Dann war es eben so, dann sollte es nicht anders sein. Und an den Regalen mit den anderen Mädchen, bei den leichten Aushilfsarbeiten war sie ja auch richtig, oder nicht? Bei diesen kopf-knopf-kopflosen Handgriffen. Sie unterdrückte ein Lachen – knopflos!

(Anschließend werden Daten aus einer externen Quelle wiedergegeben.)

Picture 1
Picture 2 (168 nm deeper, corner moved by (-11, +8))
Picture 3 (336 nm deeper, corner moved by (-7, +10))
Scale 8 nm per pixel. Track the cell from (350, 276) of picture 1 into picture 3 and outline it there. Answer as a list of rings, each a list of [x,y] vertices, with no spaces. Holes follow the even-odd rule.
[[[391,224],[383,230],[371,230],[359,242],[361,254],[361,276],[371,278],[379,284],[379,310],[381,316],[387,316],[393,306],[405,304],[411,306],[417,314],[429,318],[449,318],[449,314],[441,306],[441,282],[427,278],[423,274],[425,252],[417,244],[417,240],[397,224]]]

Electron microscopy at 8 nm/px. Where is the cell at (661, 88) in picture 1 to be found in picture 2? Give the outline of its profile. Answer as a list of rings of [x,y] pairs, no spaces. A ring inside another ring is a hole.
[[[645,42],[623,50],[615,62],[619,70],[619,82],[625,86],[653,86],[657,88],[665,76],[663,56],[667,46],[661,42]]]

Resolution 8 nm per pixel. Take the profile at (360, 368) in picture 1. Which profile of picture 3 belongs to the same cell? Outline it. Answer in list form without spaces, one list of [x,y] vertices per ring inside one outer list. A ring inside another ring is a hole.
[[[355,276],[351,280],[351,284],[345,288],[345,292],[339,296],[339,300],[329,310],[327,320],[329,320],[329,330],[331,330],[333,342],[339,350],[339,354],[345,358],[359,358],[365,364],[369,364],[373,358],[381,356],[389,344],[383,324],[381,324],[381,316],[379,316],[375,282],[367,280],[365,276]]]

Dabei gab es auch bei Ladislaus und Nevenka, die nach dem Ende des Zweiten Weltkriegs als Vertriebene aus der ehemaligen Tschechoslowakei in den Ort kamen, Aufstiegshoffnungen. Zunächst in einer eilig errichteten Barackensiedlung untergebracht, verdienen die beiden als Hilfsarbeiter auf dem Bau und in der Fabrik ihren Lebensunterhalt. Mit der Übernahme eines heruntergekommenen Gasthofs fühlt der Vater sich angekommen, als nach jahrelanger, mühseliger Renovierung die Einheimischen nun zu ihm kommen, und die Anschaffung des ersten Fernsehers im Dorf weist ihn als fortschrittlich aus. Doch mit seinem kauzigen Wesen bleibt Ladislaus ein Außenseiter, beginnt zudem zu trinken, und nie reicht das Geld.

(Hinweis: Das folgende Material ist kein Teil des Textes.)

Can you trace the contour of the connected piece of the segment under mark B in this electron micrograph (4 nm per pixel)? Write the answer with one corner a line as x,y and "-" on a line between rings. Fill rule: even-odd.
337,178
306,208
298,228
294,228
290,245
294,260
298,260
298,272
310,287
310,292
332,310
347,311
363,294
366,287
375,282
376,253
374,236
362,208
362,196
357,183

Nevenka, seiner Frau, untersagt er, in die Fabrik zu gehen, damit sie die häuslichen Pflichten nicht vernachlässigt und immer ein warmes Essen auf dem Tisch steht. Manchmal denkt sie noch an die alte Heimat, an die mährischen Sommer voller Farben und Früchte und an die endlosen Winter, an eine – in der damaligen Wahrnehmung des Mädchens – traumhafte Kindheit. Der Vater Adam betreibt eine kleine Perlmuttwerkstatt, seine Manschettenknöpfe und Brieföffner verschickt er bis nach Paris. Als nach der Besetzung durch die Nationalsozialisten die Bevölkerung aufgefordert wird, sich zum Deutschtum zu bekennen, unterschreibt Adam, obwohl er damit heftigen Streit mit seiner Frau Olina auslöst, die eine solche Unterschrift vehement ablehnt.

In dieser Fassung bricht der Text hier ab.